Non-Linear Pushover Analysis Of RCC Framed Structure By Providing Fluid Viscous Dampers At Different Locations
DOI:
https://doi.org/10.61808/jsrt76Keywords:
Dynamic analysis, non-liner static analysis, pushover analysis, fluid viscous dampersAbstract
The increasing need of shelter in urban cities due to overpopulated spaces and land inadequacy people are forced to keep space and their needs strictly limited. High-rise buildings are the best solution for providing people spaces for living and to work on. In this age of urban development and rapid modernization the need of high-rise structures is rapidly increasing. As structures have become higher, structural engineering has become more difficult to achieve appropriate stability criteria. In tall buildings, stiffness is the key to sustainability. Fluid Viscous Dampers (FVD) are one of the efficient solutions for tall structures. These are hydraulic devices that, when stroked, dissipate the energy placed on a structure by seismic events. The viscous dampers convert the kinetic energy of the structural movement into heat and then dissipate that energy into the air, thereby obeying the laws of physics through the conservation of energy. To determine effectiveness of FVDs as well as determine best location for FVDs in high-rise buildings subjected to seismic loads, the current research is being carried out.
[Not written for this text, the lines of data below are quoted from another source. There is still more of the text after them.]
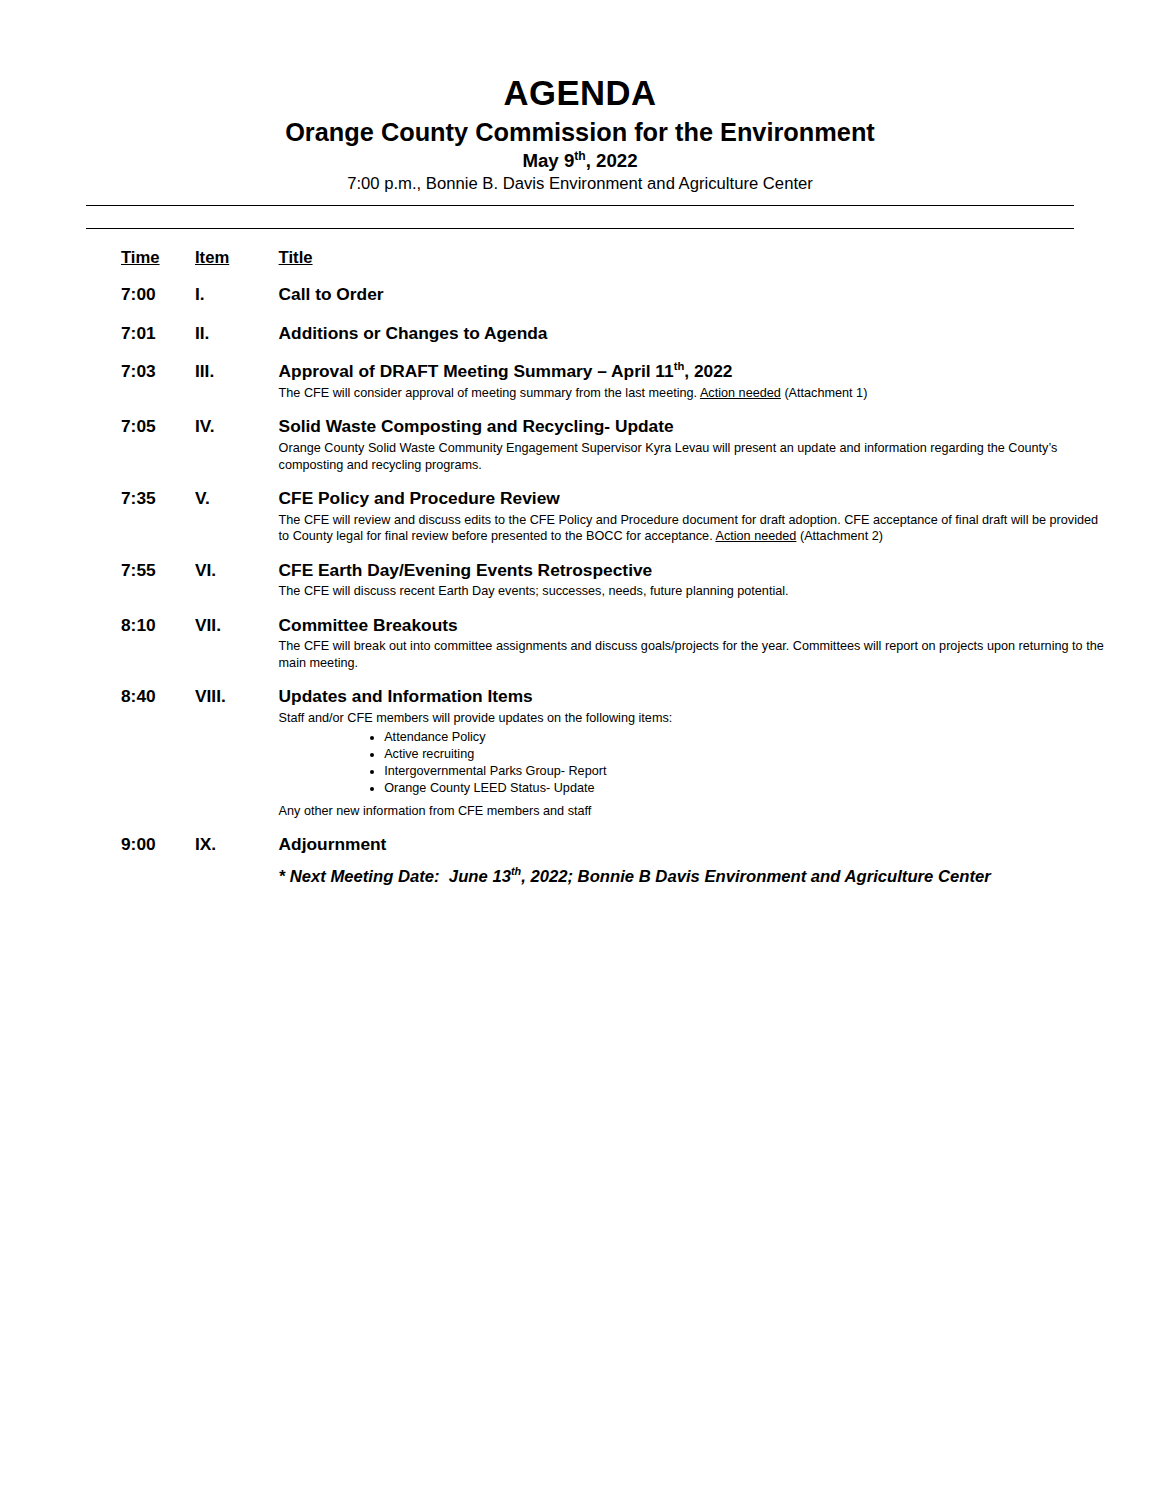AGENDA
Orange County Commission for the Environment
May 9th, 2022
7:00 p.m., Bonnie B. Davis Environment and Agriculture Center
| Time | Item | Title |
| --- | --- | --- |
| 7:00 | I. | Call to Order |
| 7:01 | II. | Additions or Changes to Agenda |
| 7:03 | III. | Approval of DRAFT Meeting Summary – April 11 th , 2022 The CFE will consider approval of meeting summary from the last meeting. Action needed (Attachment 1) |
| 7:05 | IV. | Solid Waste Composting and Recycling- Update Orange County Solid Waste Community Engagement Supervisor Kyra Levau will present an update and information regarding the County’s composting and recycling programs. |
| 7:35 | V. | CFE Policy and Procedure Review The CFE will review and discuss edits to the CFE Policy and Procedure document for draft adoption. CFE acceptance of final draft will be provided to County legal for final review before presented to the BOCC for acceptance. Action needed (Attachment 2) |
| 7:55 | VI. | CFE Earth Day/Evening Events Retrospective The CFE will discuss recent Earth Day events; successes, needs, future planning potential. |
| 8:10 | VII. | Committee Breakouts The CFE will break out into committee assignments and discuss goals/projects for the year. Committees will report on projects upon returning to the main meeting. |
| 8:40 | VIII. | Updates and Information Items Staff and/or CFE members will provide updates on the following items: Attendance Policy Active recruiting Intergovernmental Parks Group- Report Orange County LEED Status- Update Any other new information from CFE members and staff |
| 9:00 | IX. | Adjournment * Next Meeting Date: June 13 th , 2022; Bonnie B Davis Environment and Agriculture Center |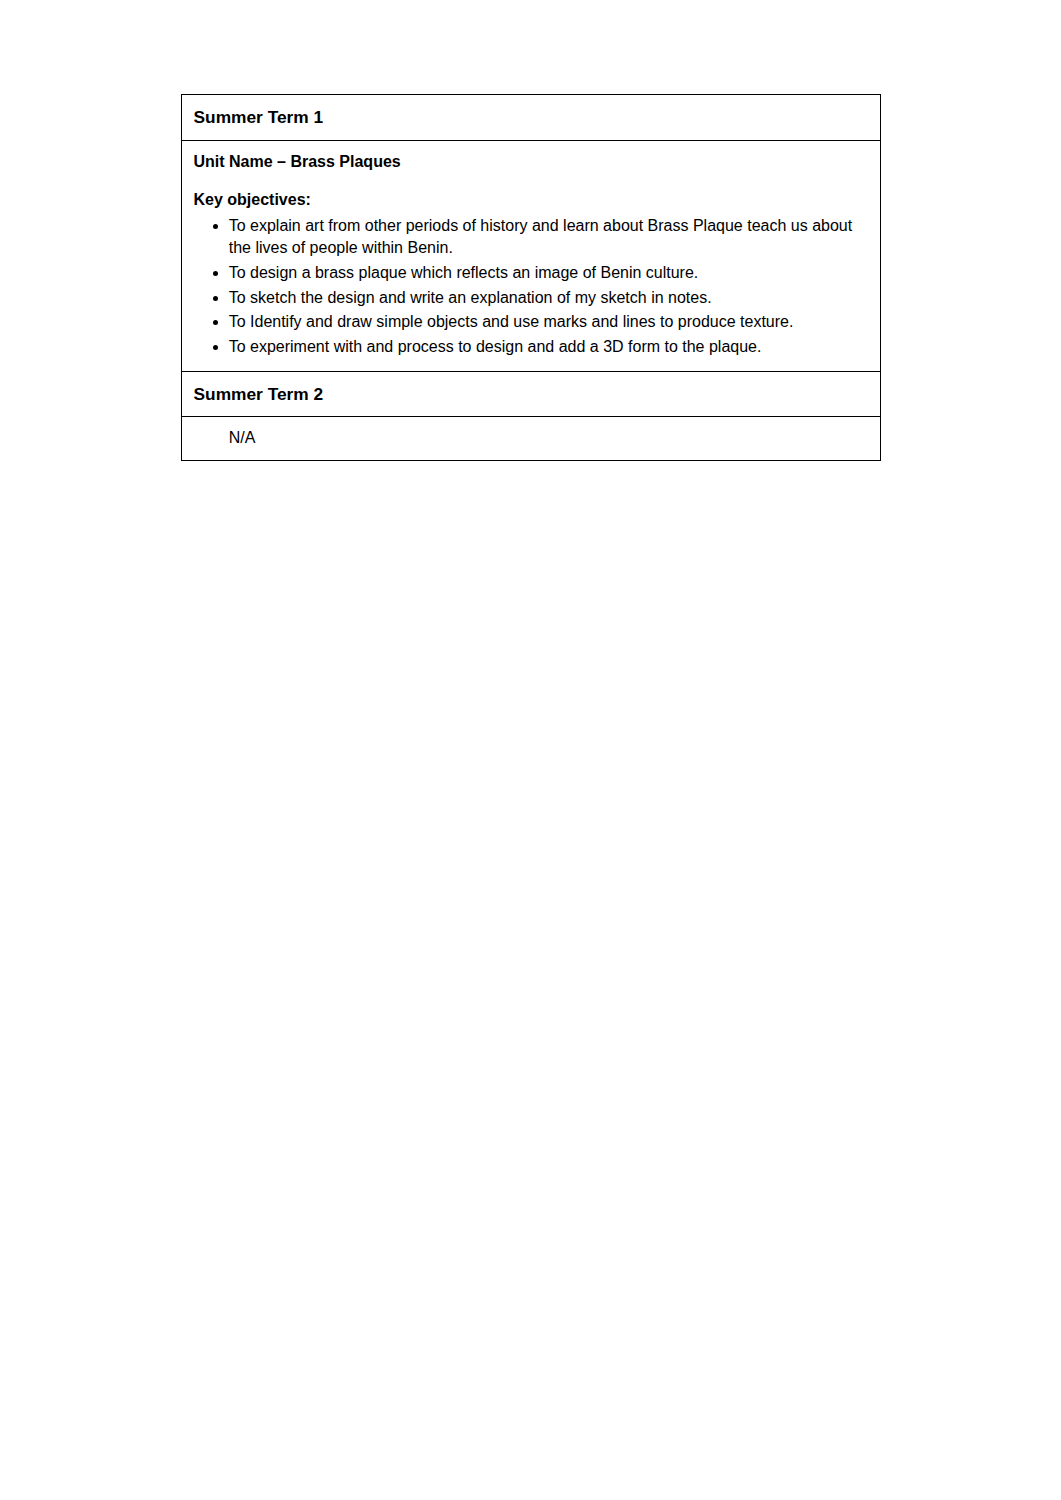| Summer Term 1 |
| Unit Name – Brass Plaques Key objectives: To explain art from other periods of history and learn about Brass Plaque teach us about the lives of people within Benin. To design a brass plaque which reflects an image of Benin culture. To sketch the design and write an explanation of my sketch in notes. To Identify and draw simple objects and use marks and lines to produce texture. To experiment with and process to design and add a 3D form to the plaque. |
| Summer Term 2 |
| N/A |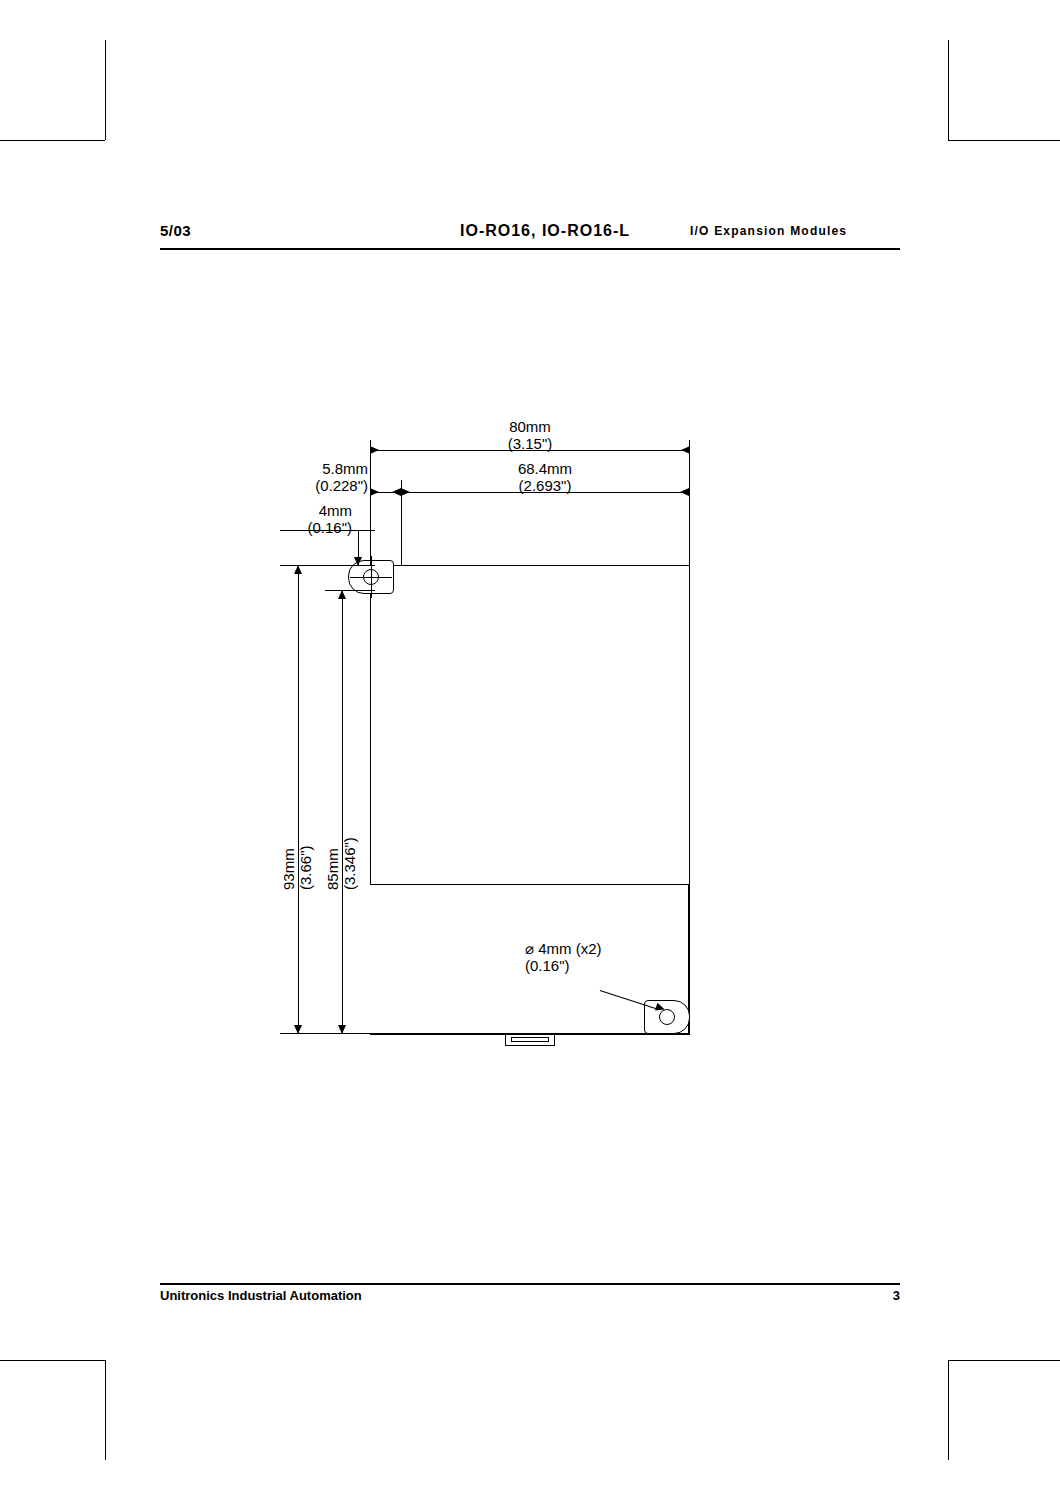5/03 IO-RO16, IO-RO16-L I/O Expansion Modules
80mm
(3.15")
68.4mm
(2.693")
5.8mm
(0.228")
4mm
(0.16")
93mm
(3.66")
85mm
(3.346")
⌀ 4mm (x2)
(0.16")
Unitronics Industrial Automation 3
In this study twelve (12) RCC framed structures of 15 storeys of which four (4) are square shaped in plan, four (4) are rectangle shaped in plan with sides of ratio 1.5:1 and the other four (4) are rectangle shaped in plan with sides of ratio 2:1. These three (3) different shaped buildings considered are having approximately same plan area and damper positions. A floor-to-floor height 3m is taken. The buildings are located in Zone III. By using ETABS 2017 software, which helps to analyse and design the models, the analysis method used for this study is the Push Over analysis. This research work presents the results of an investigation on different parameters like Base shear, Modal mass participation, Time period, Storey Drift, Storey Shear and Storey Stiffness.